Tutti buoni, anzi ottimi argomenti per una Svizzera che, liquidata (senza troppi patemi d’animo) anche la pendenza con la Norvegia, davanti a sé ha ora un finale di fase a gironi tutta in discesa, prima della fase a eliminazione diretta. L’unica nota forse un po’ stonata della serata, a voler guardare di fino, è allora il powerplay, che dopo aver partorito la prima segnatura del confronto con i norvegesi, non ha più portato a frutti concreti.
«Abbiamo disputato una buona partita, lavorando molto bene sul piano offensivo: il nostro sistema ha funzionato», racconta a fine partita un soddisfatto Tyler Moy, autore del punto che ha dato allo score la sua forma definitiva. «Il mio gol? Beh, se posso contribuire alla causa della squadra mi fa piacere, specie in un torneo come questo. Con i miei compagni di serata di reparto abbiamo subito trovato la giusta chimica, creando spazio sul ghiaccio. In generale, tuttavia, la nostra linea di powerplay deve ancora migliorare». E l’assenza di Hischier si è fatta sentire? «Nico è un leader, e per noi è una grande perdita. Ma stasera tutti hanno fatto un passo avanti, sopperendo alla sua assenza».

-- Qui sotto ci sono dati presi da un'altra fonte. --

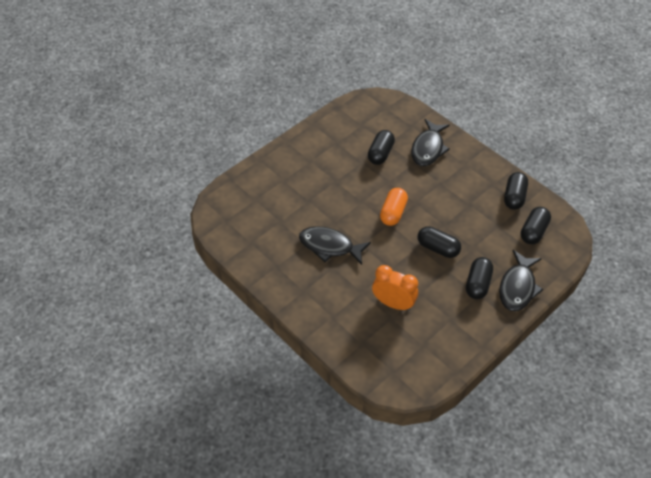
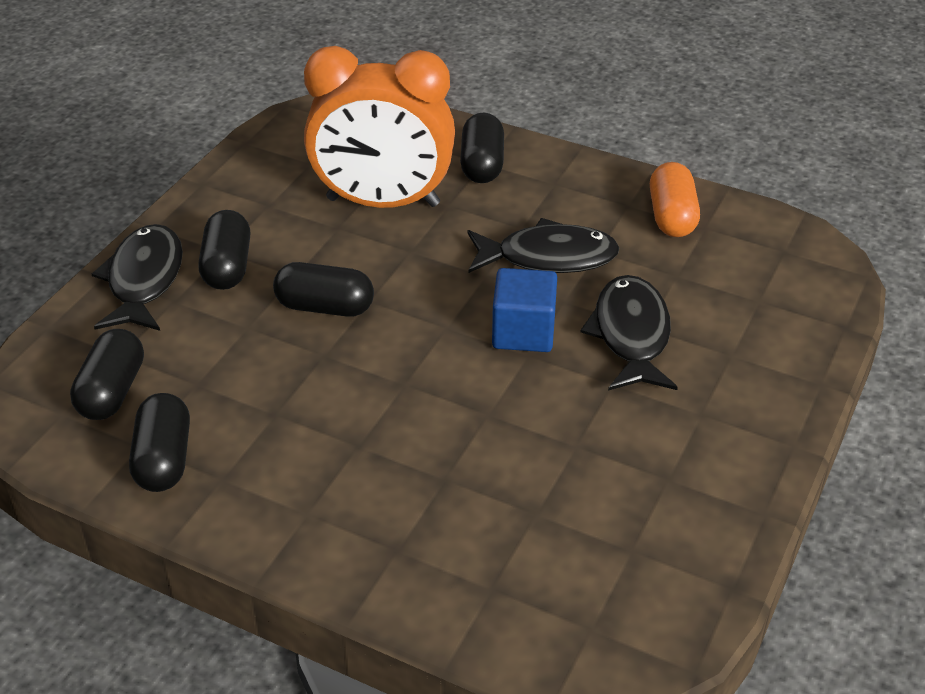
camera: 160 degrees right, 10 degrees down
black capsule [368,130,395,165] -> black capsule moved to [460,112,504,183]
orange clock [372,265,418,311] -> orange clock [304,46,455,208], size x1.65
orange capsule [380,188,408,226] -> orange capsule moved to [650,162,700,237]
black fish [411,119,450,166] -> black fish moved to [580,275,678,391]
none -> blue cube [492,268,557,352]

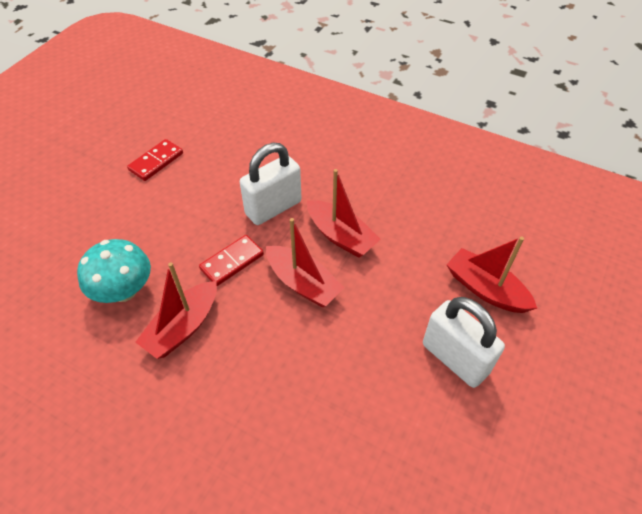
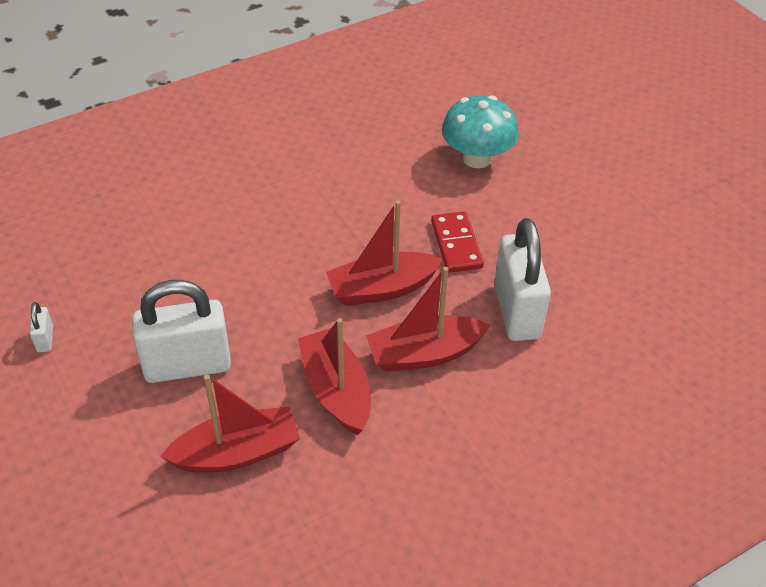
camera: 120 degrees right, 5 degrees down
red domino [127,139,183,181] -> none
red boat [135,262,217,359] -> red boat moved to [298,318,371,435]
none -> white padlock [30,302,53,352]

Rientro bagnato dal gol per Grégory Hofmann, che a fine partita ha un largo sorriso: «Non è mai bello stare a guardare gli altri dalla tribuna, ma sapevo che prima o poi sarebbe arrivata la mia chance. Dovevo solo cogliere l’attimo e sfruttarla. Così ho fatto, senza cercare di strafare... Poi, quando Moy mi ha messo sul bastone quell’invitante disco, è arrivato anche il gol, tanto meglio! Ora dobbiamo giocare con la stessa disciplina e la stessa maniera le prossime due partite».
E soddisfatto lo è pure Patrick Fischer: «Abbiamo mostrato una prestazione concentrata per tutti i sessanta minuti – sottolinea il selezionatore dei rossocrociati –. Sapevamo che di fronte ci saremmo trovati un avversario animato dalla necessità di fare punti, ma siamo stati bravi: alla Norvegia abbiamo concesso poco o nulla, nemmeno in boxplay. Senza Hischier, tutti dovevano alzare il loro livello, e l’hanno fatto».